Southeast AsiaConclusion



Scholars continue to add to this discursive body of colonial knowledge, which has only recently and sporadically been problematized. Exploring the contexts in which much of this knowledge was produced has led to new questions about what is actually known about the region and new perspectives in which the scholarly understanding of colonialism in Southeast Asia might be expanded. These sentiments suggest that colonialism and colonial society can be studied from colonialism's cultural forms—its institutions, languages, ideas, economies, and literary representations—to reveal new perspectives about the processes of change and continuity. Proponents for this anthropology of colonialism suggest that by understanding how Southeast Asia was made through "scholarship," one can get a sense of colonialism and the effects of that encounter with the peoples and cultures of the region.

--------------------------------

> DIRECTIONS:
1. According to the passage on colonial scholarship in Southeast Asia, why do proponents of an anthropology of colonialism want to understand how the region was made through scholarship? Answer in one to three sentences.
2. Write the next few sentences of the passage on colonial scholarship in Southeast Asia, starting after its final sentence.
The entries play no part in any task here.

> SOURCE MATERIAL:
--------------------------------

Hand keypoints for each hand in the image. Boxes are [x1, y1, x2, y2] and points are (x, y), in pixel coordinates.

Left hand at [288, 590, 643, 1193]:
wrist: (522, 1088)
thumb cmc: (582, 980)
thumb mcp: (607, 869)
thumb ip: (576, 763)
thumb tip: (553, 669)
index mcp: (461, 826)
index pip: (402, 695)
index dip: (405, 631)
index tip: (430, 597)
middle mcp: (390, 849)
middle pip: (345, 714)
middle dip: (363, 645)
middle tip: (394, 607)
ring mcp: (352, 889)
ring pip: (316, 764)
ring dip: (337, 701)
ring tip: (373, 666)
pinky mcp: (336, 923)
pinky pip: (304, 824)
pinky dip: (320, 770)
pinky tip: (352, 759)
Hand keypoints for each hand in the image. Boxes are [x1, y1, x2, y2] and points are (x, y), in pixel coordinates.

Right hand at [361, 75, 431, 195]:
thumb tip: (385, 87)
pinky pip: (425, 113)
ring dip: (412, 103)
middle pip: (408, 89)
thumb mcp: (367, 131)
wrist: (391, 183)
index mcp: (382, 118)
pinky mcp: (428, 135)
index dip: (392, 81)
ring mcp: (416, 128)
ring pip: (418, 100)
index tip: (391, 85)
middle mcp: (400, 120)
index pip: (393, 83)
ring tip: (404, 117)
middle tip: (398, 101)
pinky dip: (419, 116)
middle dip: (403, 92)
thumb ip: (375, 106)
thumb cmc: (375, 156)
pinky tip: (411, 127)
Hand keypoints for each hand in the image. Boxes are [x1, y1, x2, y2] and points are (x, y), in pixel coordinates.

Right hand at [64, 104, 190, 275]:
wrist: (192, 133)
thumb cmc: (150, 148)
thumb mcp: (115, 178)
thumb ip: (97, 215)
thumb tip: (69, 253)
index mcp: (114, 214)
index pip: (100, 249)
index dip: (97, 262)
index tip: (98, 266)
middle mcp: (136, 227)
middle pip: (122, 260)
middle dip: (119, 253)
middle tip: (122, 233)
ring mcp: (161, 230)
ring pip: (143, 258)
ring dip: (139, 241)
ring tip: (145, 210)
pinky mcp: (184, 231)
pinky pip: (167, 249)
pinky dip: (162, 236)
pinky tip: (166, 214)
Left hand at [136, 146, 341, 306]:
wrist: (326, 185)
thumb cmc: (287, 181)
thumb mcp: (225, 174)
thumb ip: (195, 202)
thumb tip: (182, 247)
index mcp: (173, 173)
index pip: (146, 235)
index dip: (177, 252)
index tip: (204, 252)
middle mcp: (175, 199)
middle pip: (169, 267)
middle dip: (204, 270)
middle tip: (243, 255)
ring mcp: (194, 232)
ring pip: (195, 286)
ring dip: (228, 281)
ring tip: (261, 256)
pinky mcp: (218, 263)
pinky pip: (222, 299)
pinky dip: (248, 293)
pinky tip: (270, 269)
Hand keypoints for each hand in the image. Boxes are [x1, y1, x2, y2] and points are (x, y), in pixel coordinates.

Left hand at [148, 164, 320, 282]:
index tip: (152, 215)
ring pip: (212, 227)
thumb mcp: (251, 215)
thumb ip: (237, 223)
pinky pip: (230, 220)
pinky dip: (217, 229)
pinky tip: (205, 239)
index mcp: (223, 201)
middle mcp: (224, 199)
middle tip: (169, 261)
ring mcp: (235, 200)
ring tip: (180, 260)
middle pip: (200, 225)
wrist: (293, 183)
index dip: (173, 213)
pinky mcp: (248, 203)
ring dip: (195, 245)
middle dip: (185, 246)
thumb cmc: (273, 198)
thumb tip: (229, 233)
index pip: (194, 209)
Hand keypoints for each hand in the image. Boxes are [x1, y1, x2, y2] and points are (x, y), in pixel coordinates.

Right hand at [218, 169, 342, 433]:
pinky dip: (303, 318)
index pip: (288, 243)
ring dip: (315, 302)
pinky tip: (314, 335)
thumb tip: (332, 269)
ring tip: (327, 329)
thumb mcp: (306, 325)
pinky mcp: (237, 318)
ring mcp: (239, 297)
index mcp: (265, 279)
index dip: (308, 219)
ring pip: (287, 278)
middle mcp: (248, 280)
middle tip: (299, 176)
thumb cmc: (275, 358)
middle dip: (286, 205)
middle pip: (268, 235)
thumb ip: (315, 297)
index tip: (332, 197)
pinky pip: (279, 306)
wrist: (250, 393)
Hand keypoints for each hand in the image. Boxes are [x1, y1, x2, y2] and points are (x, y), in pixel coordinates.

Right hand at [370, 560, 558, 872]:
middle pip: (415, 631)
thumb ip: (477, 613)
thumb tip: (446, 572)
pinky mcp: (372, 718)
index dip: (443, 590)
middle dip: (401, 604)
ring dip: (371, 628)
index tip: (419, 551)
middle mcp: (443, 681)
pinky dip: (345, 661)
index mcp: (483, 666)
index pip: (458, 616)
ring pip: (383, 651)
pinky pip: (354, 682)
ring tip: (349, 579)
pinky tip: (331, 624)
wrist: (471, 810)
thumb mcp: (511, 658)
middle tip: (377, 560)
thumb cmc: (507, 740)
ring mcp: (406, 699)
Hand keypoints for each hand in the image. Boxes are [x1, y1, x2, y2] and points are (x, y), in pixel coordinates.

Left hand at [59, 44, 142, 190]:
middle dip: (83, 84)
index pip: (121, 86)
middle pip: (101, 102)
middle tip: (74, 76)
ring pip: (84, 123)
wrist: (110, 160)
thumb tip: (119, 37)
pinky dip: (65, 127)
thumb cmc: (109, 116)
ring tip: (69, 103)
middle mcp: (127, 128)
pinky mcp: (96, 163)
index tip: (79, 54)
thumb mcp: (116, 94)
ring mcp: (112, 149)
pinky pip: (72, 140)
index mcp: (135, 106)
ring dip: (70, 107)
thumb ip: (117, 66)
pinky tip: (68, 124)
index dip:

--------------------------------

> RESULTS FOR THE EXERCISE:
1. Proponents hold that understanding how Southeast Asia was made through "scholarship" gives a sense of colonialism itself. It also shows the effects of the colonial encounter with the peoples and cultures of the region.

2.
At the same time, considerable effort has been spent on delineating the actual conditions on the ground, which were much more complicated than perhaps official documents or earlier studies attempted to convey. Scholars have shifted their emphasis on rebellions as the sole sign of protest to show that resistance, subversion, and circumvention was occurring in an everyday fashion in everyday settings. Inconsistent policies toward Southeast Asians in rural and urban settings intensified incoherency, mismanagement, and competition among colonial officials while exacerbating tensions between metropole (European capitals) and colonial capitals. It is with this last trend where the idea of colonialism has taken its most current shape. Scholars within Southeast Asian studies are beginning to examine how competing interests, agendas, and concerns within colonial communities produced different boundaries in colonial society, while the contestation of categories has led to the understanding that the differences between European and Southeast Asian were created, defined, and maintained. Hybridity has not hidden the scholarly reemphasis on European colonialism within a Southeast Asian world, but if historiography repeats itself as much as history seems to, one can anticipate further studies of "Southeast Asian" hybridity in the colonial setting to emerge in the future.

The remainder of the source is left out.